1. Les années d’apprentissage de Wilhem Meister (Goethe, 1796)
Cette œuvre majeure de Goethe a été écrite en 1795-96. Première particularité : deux problèmes sont conjugués, la formation de soi et celle de la société. La réponse : ne pas défier la société, mais en surmonter les défauts. Wilhem Meister est le roman de la réconciliation du héros problématique avec la réalité sociale et avec l’action concrète. Cet accord ne résulte pas d’un compromis, mais d’un accomplissement vécu à travers l’expérience de l’échec. Le héros réalise ses aspirations à la culture (considérée comme le bien suprême, ce qui permet à l’homme de devenir humain) tout en reconnaissant la vacuité de ses aspirations premières.

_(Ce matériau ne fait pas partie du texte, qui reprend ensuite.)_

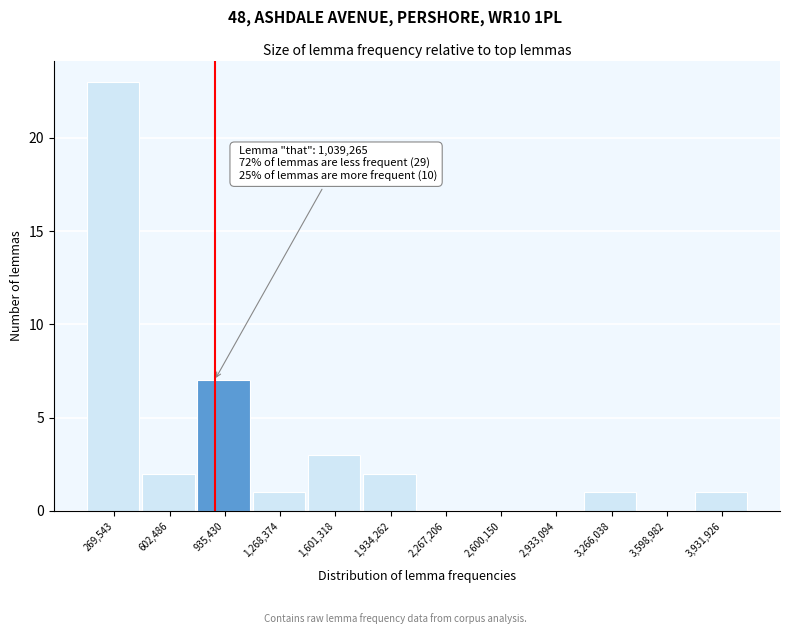

Reading left to right, what are all the values shown in this chart?

269,543=23	602,486=2	935,430=7	1,268,374=1	1,601,318=3	1,934,262=2	2,267,206=0	2,600,150=0	2,933,094=0	3,266,038=1	3,598,982=0	3,931,926=1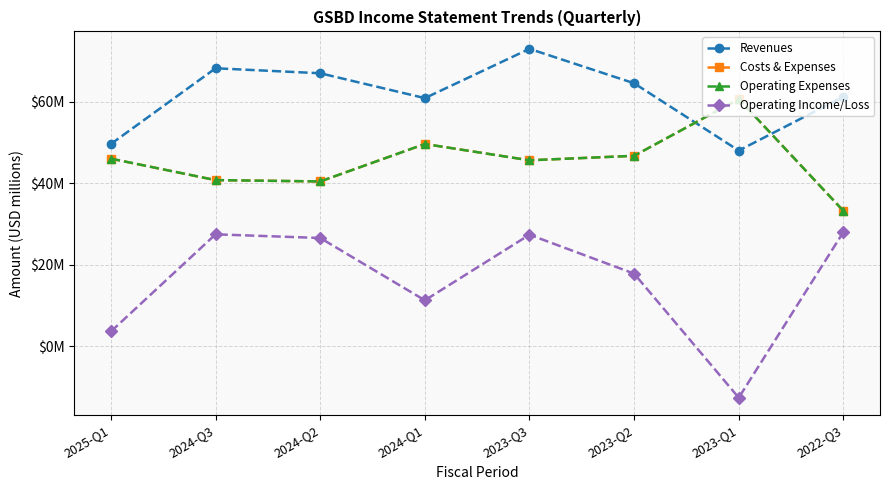

Rank the series by their maximum value, from highest to lowest.

Revenues, Costs & Expenses, Operating Expenses, Operating Income/Loss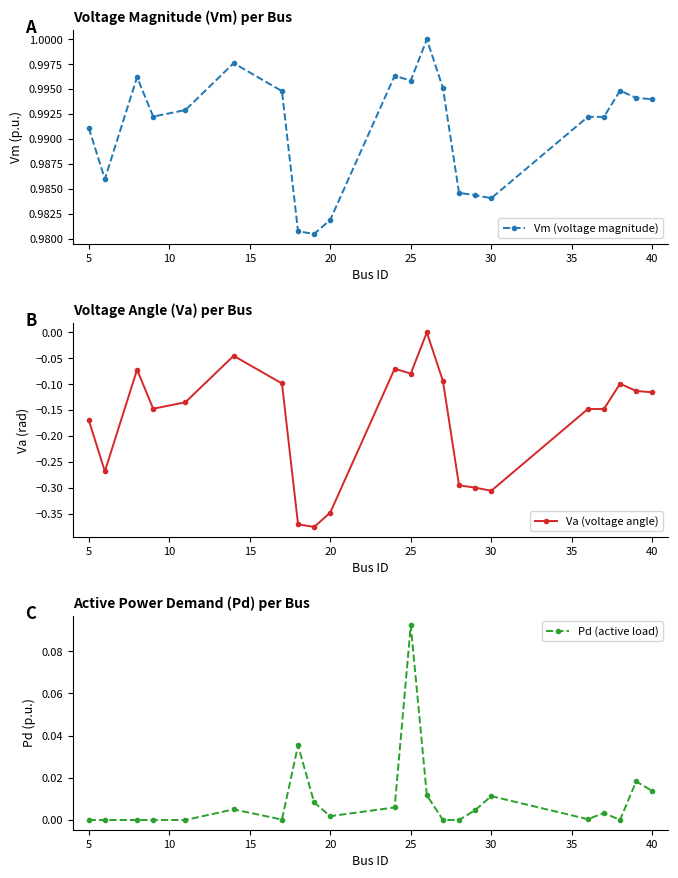

What are all the series names shown in the legend?

Vm (voltage magnitude), Va (voltage angle), Pd (active load)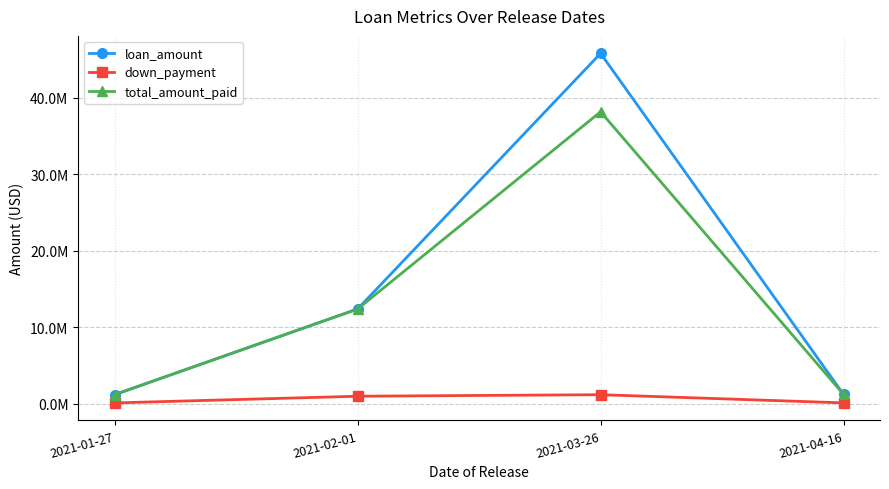

Does the chart have visible grid lines?

Yes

Il rejette le philistinisme bourgeois et se construit à travers diverses expériences dont celles du théâtre et de l’amour.

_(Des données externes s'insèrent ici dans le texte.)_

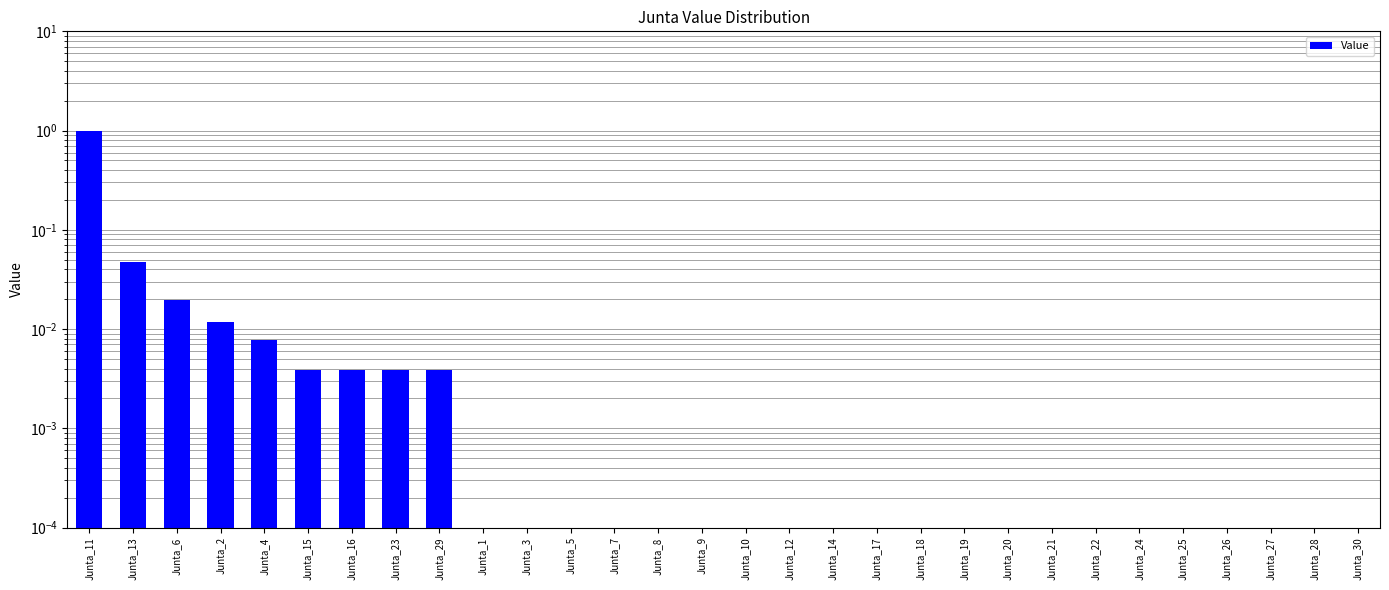

Reading left to right, transcribe all the data shown in this chart.

Junta_11=1.0	Junta_13=0.0	Junta_6=0.0	Junta_2=0.0	Junta_4=0.0	Junta_15=0.0	Junta_16=0.0	Junta_23=0.0	Junta_29=0.0	Junta_1=0.0	Junta_3=0.0	Junta_5=0.0	Junta_7=0.0	Junta_8=0.0	Junta_9=0.0	Junta_10=0.0	Junta_12=0.0	Junta_14=0.0	Junta_17=0.0	Junta_18=0.0	Junta_19=0.0	Junta_20=0.0	Junta_21=0.0	Junta_22=0.0	Junta_24=0.0	Junta_25=0.0	Junta_26=0.0	Junta_27=0.0	Junta_28=0.0	Junta_30=0.0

2. David Copperfield de Charles Dickens (1850)
Dickens a écrit là un roman autobiographique : il est rédigé à la première personne et raconte la naissance d’un écrivain. C’est aussi un véritable roman éducatif où prédomine la question du bonheur et qui suit les grandes étapes de la vie : enfance, adolescence, choix d’une carrière, mariage. Il oppose l’empire du mal et le royaume du bien, mais dépasse ce manichéisme.
Le mal est d’abord social : les institutions éducatives, la vie ouvrière forment un monde abêtissant. Le mal est dans les institutions (le collège des docteurs) et il est individuel : le héros rencontre des formes de séduction dégradées, notamment à travers la figure du libertin Steerforth. En face, se trouvent la figure angélique d’Agnès et le monde de la bonté. David évite la dégradation tout en la frôlant ; il n’est lié au mal que par son attrait pour Steerforth. Il apprend qu’on accède au monde du bien par l’acceptation de soi et la simplicité, l’effort moral et l’énergie. Le bonheur se conquiert par la vertu, alors que certains personnages (les « simples » comme Pegotty) ont accès de plain-pied au bonheur.

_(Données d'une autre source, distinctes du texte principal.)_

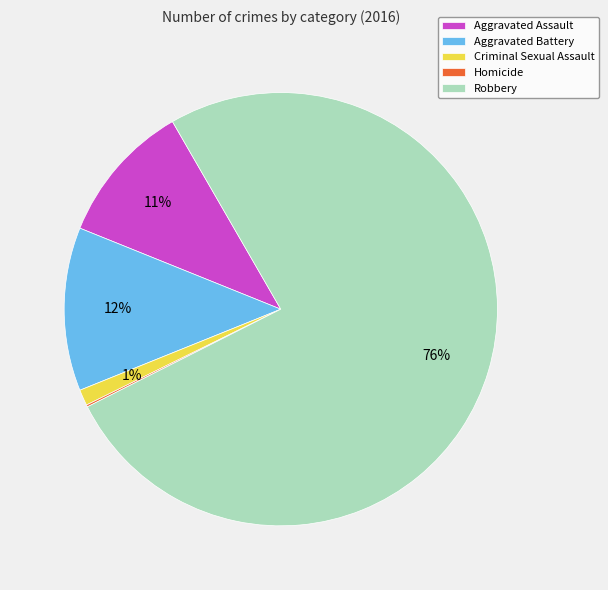

To the nearest percent, what is the average slice percentage?

20%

3. L’Éducation sentimentale de Gustave Flaubert (1869)
Nous sommes dans ce que Lukacs appelle « le romantisme de la désillusion ». L’âme se croit plus grande que tout ce que la vie peut lui offrir. Le héros pose comme un a priori sa richesse face au monde, mais il ne parvient jamais à faire la preuve de l’excellence de son intériorité. D’où la forme du roman : une nébuleuse d’états d'âme. L’histoire se délite. La subjectivité impuissante subit le temps. L’action est centrée sur ce combat contre la puissance du temps. Flaubert réussit un tour de force en donnant forme à l’absence totale de réalisation d’un sens.